-- What the task asks --
Every line below between the line holding "tầm thế giới" and the line holding "Hammamet - Tunisie", inclusive, should be repeated exactly, and all other lines omitted.

[Transcribed page contents]

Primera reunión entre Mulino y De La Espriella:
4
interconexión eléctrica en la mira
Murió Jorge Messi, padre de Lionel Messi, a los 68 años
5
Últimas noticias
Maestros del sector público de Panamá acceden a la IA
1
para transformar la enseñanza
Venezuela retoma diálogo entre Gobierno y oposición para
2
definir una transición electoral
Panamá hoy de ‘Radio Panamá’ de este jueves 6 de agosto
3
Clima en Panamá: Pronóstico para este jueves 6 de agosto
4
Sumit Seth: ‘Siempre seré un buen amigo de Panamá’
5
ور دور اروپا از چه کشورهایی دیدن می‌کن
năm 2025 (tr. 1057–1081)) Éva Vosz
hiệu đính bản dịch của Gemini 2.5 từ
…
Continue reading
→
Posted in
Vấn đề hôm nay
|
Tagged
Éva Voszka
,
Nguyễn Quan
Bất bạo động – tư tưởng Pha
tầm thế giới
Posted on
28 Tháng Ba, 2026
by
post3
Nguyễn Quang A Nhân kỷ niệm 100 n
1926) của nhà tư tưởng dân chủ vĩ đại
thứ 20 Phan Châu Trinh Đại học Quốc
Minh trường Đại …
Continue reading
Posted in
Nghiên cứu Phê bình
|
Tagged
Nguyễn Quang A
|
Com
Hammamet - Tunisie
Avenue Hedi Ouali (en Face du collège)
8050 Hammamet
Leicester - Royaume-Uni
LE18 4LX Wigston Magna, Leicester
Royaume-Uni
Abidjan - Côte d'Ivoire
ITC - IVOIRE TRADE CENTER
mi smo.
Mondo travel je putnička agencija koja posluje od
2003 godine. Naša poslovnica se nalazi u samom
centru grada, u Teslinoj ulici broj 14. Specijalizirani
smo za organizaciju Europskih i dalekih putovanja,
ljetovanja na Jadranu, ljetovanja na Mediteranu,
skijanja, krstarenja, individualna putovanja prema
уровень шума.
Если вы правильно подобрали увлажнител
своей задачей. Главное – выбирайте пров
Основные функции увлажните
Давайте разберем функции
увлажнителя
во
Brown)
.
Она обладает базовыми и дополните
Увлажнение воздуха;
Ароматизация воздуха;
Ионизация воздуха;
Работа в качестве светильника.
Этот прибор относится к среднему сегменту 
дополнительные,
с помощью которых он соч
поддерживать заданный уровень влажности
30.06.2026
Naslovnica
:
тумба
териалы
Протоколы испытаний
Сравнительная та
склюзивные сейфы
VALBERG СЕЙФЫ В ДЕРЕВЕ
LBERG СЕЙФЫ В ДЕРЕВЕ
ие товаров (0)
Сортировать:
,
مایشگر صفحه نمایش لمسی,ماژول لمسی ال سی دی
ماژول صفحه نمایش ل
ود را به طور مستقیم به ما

-- Answer section --
tầm thế giới
Posted on
28 Tháng Ba, 2026
by
post3
Nguyễn Quang A Nhân kỷ niệm 100 n
1926) của nhà tư tưởng dân chủ vĩ đại
thứ 20 Phan Châu Trinh Đại học Quốc
Minh trường Đại …
Continue reading
Posted in
Nghiên cứu Phê bình
|
Tagged
Nguyễn Quang A
|
Com
Hammamet - Tunisie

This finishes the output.